§ **Given text**
━━━━━━━━━━━━━━━━━━━━

Luke XII: Lk. 3:1-9
Today Luke introduces us to John’s ministry of repentance. He urges us to resist all tyranny and corruption by dealing with the root of evil in our hearts and proclaiming the same to all men.
Who’s Really In Charge?
Luke’s summary of the setting of John’s ministry is packed with meaning. First, Tiberius Caesar is the Roman Emperor, and Pontius Pilate is the Roman governor of Judea, the capital of Israel. Herod, Philip, and Lysanius are the three sons of Herod the Great who was king of Judea when Jesus was born (1:5). In other words, the Jews have gone from being ruled by an evil Edomite (half-Jew) to being ruled directly by Rome. Herod’s sons have been given regions to rule, but the capital is ruled by a Roman. The fact that Luke lists Annas and Caiaphas as High Priests should strike us as odd. According to Hebrew law there was only one high priest at a time. John subtly points to the same oddity in his gospel when he explains that the soldiers brought Jesus to Annas first who was the father-in-law of Caiaphas the High Priest (Jn. 18:13). But then John proceeds to refer to Annas as the High Priest (Jn. 18:19) as well as Caiaphas (Jn. 18:24). Some three years later, Luke will refer to Annas as the High Priest while Caiaphas, John, and Alexander are designated as part of the “high priestly family” (Acts 4:6). Extra biblical records suggest that Rome deposed Annas around 15 A.D. and put his son in-law Caiaphas in his place, but all the indicators are that Annas continued to function authoritatively. This probably indicates corruption in the high priestly family, especially when you consider that these are the guys who will order Christ’s execution. This detailed historical setting continues underline Luke’s care for details, the historical significance of the gospel, and sobering reality for Jews. Lastly, we should not miss the highly ironic assertion that despite all of the glory of Rome, the tattered pieces of a semi-Israelite dynasty, and even two functioning high priests, the Word of the Lord came to John in the wilderness (Lk. 3:2). The authority that John has to proclaim a baptism of repentance is the Word of God (Lk. 3:3). John does not have Roman, Herodian, or Jewish authorization. He has God’s Word. That’s enough for John, and that’s enough for you.

━━━━━━━━━━━━━━━━━━━━

§ **Stored entries**
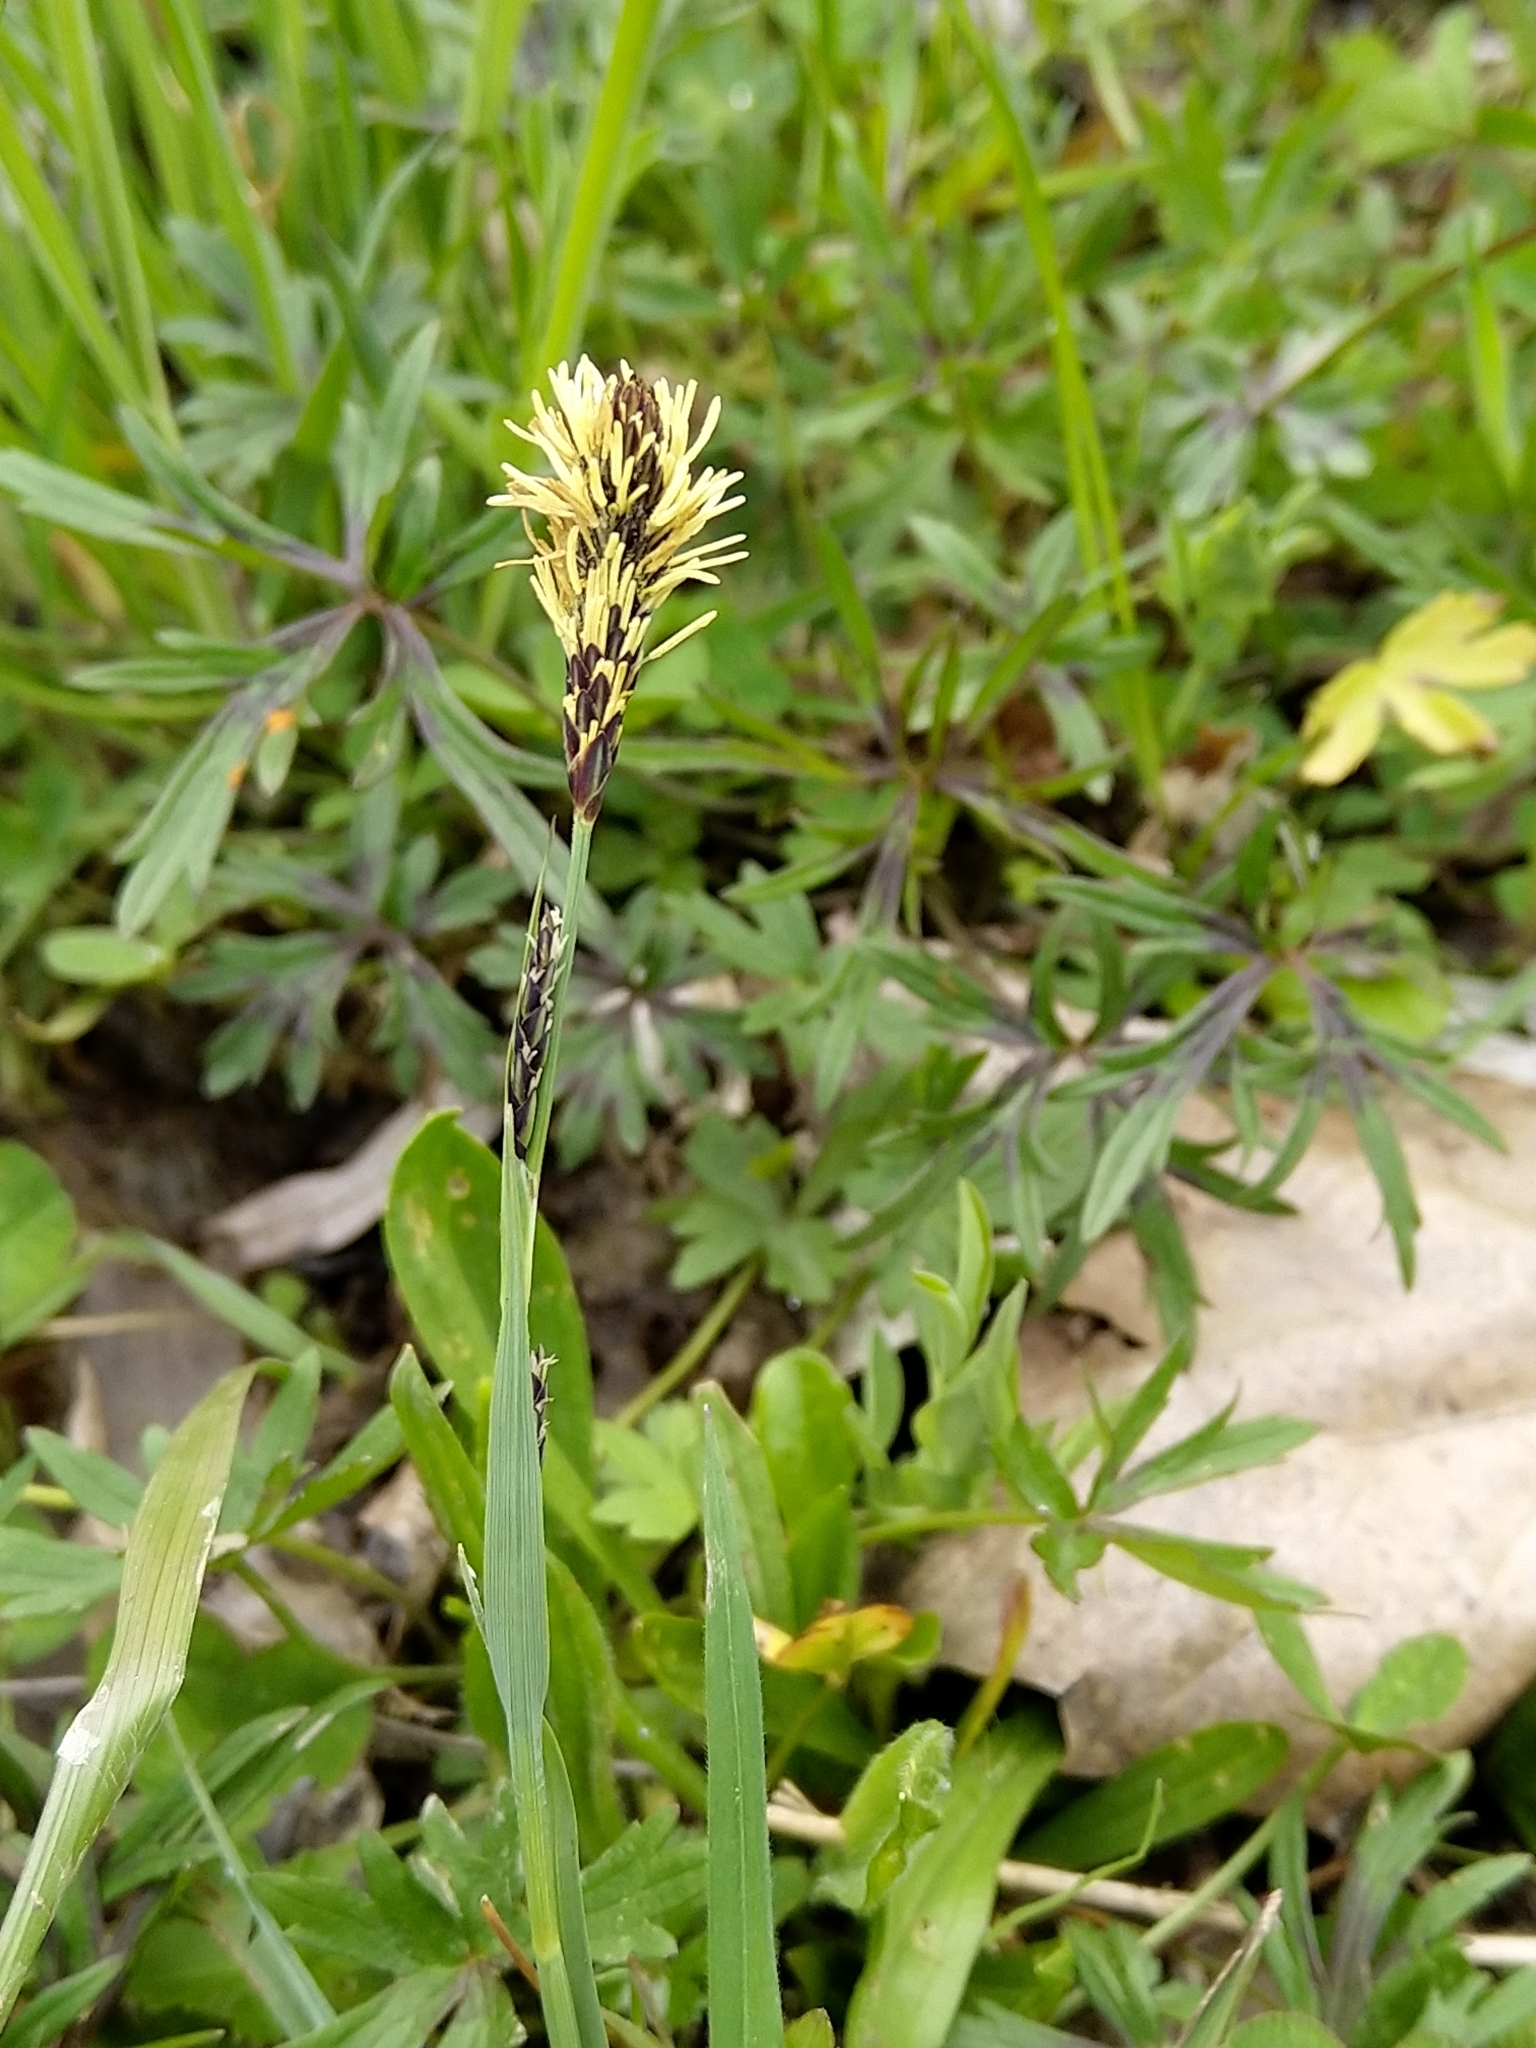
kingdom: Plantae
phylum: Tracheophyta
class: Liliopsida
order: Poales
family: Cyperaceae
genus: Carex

━━━━━━━━━━━━━━━━━━━━

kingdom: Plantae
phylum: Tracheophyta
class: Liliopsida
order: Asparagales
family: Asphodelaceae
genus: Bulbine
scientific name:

━━━━━━━━━━━━━━━━━━━━

Quote the text on John's ministry word for word, from "Luke XII: Lk." up to and including "to all men.". The items are separate from the text on John's ministry and have nothing to do with it.

§ **Full solution**
Luke XII: Lk. 3:1-9
Today Luke introduces us to John’s ministry of repentance. He urges us to resist all tyranny and corruption by dealing with the root of evil in our hearts and proclaiming the same to all men.